Costumes from a Ghanaian festival form Martin Wöllenstein’s installation Flowing Upstream Courtesy of Volta

Reverse recycling for African textiles

It’s carnival time over at the Volta fair where the Lisbon-based Perve Galeria is showing Flowing Upstream, an exuberant installation made from discarded costumes worn by revellers at West Africa’s largest carnival—the Ankos Masquerade in Ghana.

The project, drawing on recycled carnival clothing, is the brainchild of the German artist Martin Wöllenstein. “Rather than preserving them as relics or documents, Martin dismantled and transformed the costumes into new textile structures,” says Carlos Cabral Nunes, the director of Perve Galeria.

The result is an “immersive architectural maze” that will no doubt be a fair talking point.

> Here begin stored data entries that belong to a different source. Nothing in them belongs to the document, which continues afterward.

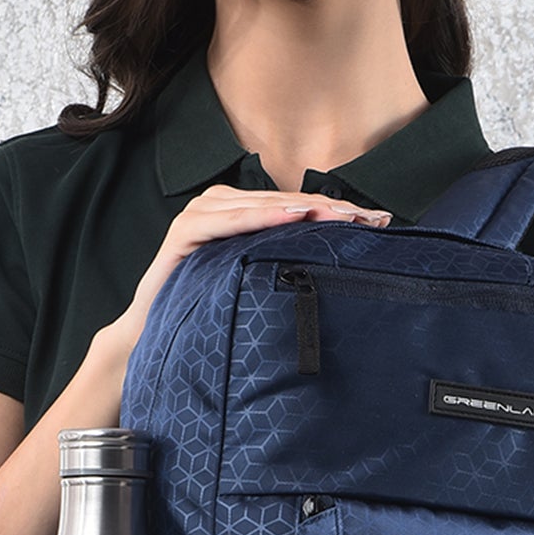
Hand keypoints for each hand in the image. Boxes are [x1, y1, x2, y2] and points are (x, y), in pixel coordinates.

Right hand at [105, 183, 390, 361]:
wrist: (154, 332)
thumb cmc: (206, 306)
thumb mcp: (254, 280)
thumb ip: (284, 262)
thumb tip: (339, 266)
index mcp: (241, 210)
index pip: (298, 206)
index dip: (339, 211)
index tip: (379, 221)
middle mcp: (221, 203)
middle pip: (287, 203)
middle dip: (332, 209)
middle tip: (372, 218)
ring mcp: (202, 213)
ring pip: (263, 206)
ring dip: (304, 209)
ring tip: (342, 214)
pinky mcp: (186, 231)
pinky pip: (230, 220)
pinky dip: (261, 217)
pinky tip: (292, 217)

Wöllenstein highlights that “by transporting discarded carnival costumes from Ghana to Basel via the Rhine, the project reverses the dominant direction of textile waste flows between the two continents.”

“Let the unpredictable emerge”: William Mapan’s drawing machine hard at work Lucas Ziegler

Fairgoers help machine to get creative

As part of the Zero 10 digital art section at Art Basel the artist William Mapan is presenting Paysages Plausibles: Dances on Shadows, featuring a live installation whereby visitors generate a unique composition on the fair floor via an algorithm devised by Mapan.

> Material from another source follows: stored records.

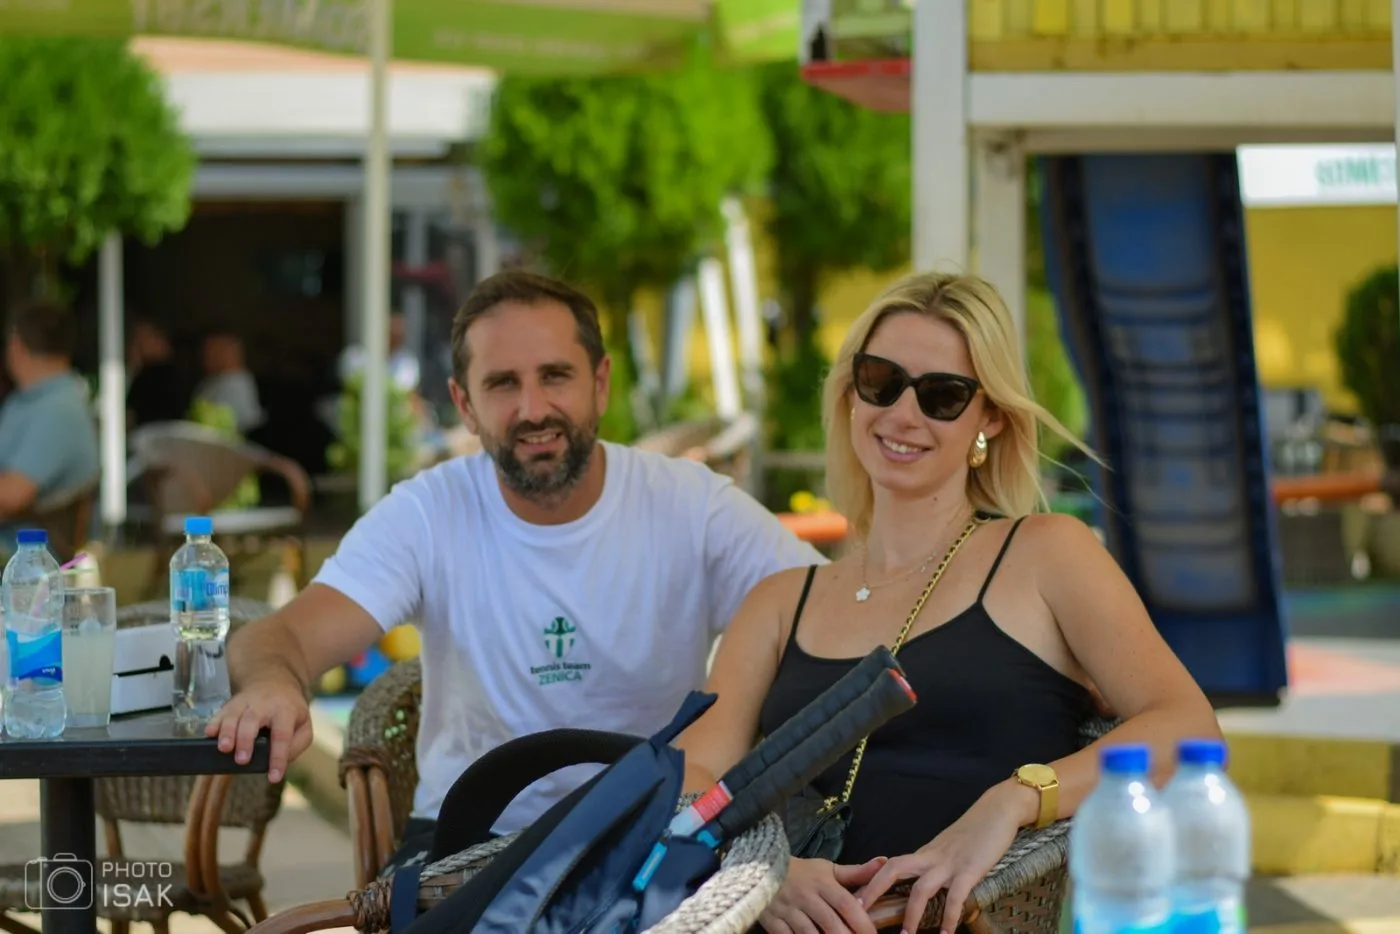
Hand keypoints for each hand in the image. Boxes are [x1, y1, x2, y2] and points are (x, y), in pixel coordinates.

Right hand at [205, 677, 312, 782]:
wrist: (275, 681)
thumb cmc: (290, 710)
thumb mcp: (304, 725)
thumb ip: (297, 744)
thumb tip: (281, 762)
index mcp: (285, 711)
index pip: (282, 736)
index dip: (278, 757)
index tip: (274, 777)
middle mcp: (264, 704)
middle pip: (252, 720)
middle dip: (246, 740)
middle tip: (242, 759)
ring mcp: (245, 702)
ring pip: (233, 715)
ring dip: (227, 732)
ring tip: (224, 749)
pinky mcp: (230, 704)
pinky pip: (220, 713)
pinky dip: (213, 723)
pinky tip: (209, 734)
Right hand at [759, 856, 884, 933]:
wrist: (761, 868)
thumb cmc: (802, 872)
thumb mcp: (827, 869)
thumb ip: (856, 872)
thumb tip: (884, 862)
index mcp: (822, 883)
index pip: (847, 904)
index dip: (862, 923)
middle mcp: (806, 897)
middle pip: (831, 924)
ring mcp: (788, 911)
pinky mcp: (773, 922)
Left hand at [856, 784, 1027, 933]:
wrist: (997, 811)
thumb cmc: (974, 831)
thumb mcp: (947, 848)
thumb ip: (933, 864)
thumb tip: (921, 884)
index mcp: (923, 854)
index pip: (888, 866)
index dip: (870, 882)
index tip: (854, 901)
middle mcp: (930, 857)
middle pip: (893, 870)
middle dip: (873, 891)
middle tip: (859, 914)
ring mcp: (949, 864)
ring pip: (921, 889)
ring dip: (911, 915)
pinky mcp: (970, 870)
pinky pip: (955, 897)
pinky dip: (949, 917)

Hugo Pouchard, a cultural strategist who works with Mapan, describes the method behind the machinery: “design the rules, then let the unpredictable emerge,” he says. Pouchard adds: “William establishes the system and its parameters, but the algorithm generates works, iterations of which William has no control, letting unexpected forms and compositions emerge.” Follow the algorithm, kids.

Phantom pregnancy: Erin Calla Watson’s video Maternity features models sporting prosthetic bellies Courtesy of the artist and Ehrlich Steinberg, Los Angeles

Motherhood, but not as we know it

Visitors to the Liste art fair in Basel will encounter a very different take on childbearing thanks to the Los Angeles-based artist Erin Calla Watson. Her new video Maternity features “found clips of female models wearing prosthetic pregnancy bellies for fast-fashion e-commerce websites”, says a statement from Ehrlich Steinberg gallery.

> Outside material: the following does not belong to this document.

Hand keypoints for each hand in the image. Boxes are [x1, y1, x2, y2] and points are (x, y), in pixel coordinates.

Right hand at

Watson tells us that her subtitles on the video are inspired by rather unusual reference points. “Malina [a novel by Ingeborg Bachmann] explores the relationship between a female writer and two men [and explores] fragmentation and desire. I’m also interested in these community subcultures, such as the concept of the ‘sad-boy’, which proliferated in the early internet era and represented intense emotional identification.”

Hidden talents: a performer in Goshka Macuga’s Exhibition M: A Re-enactment Photo: Angus Mill; courtesy of the artist and Kate MacGarry gallery

Artist’s performance tells the story of museums

The Unlimited section of Art Basel always features some head-spinning works, and this year is no exception. One of the more enigmatic pieces comes courtesy of the Turner Prize-nominated artist Goshka Macuga. Exhibition M: A Re-enactment is a live performance that creates a dialogue around the history and future of museums, according to a statement from Kate MacGarry gallery. The three characters in the piece include the French novelist André Malraux; the first director of New York’s Museum of Modern Art, Alfred H. Barr Jr.; and Macuga herself. A spokesperson adds that the work aims to collapse “temporal and institutional boundaries while framing the museum as a site of continual reinterpretation.” Intriguing...

Fair gives Switzerland a (population) boost

The recent referendum, which asked Switzerland’s citizens to limit the country’s population to 10 million, is the talk of Basel. In the public vote held last weekend, nearly 55% of participants voted against and 45% voted for, with a turnout of 60% . The current population is 9.1 million, 27% of whom are not Swiss citizens. One curator at Basel airport pointed out though that “the number of art world people rolling up this week will probably tip the figure over 10 million”.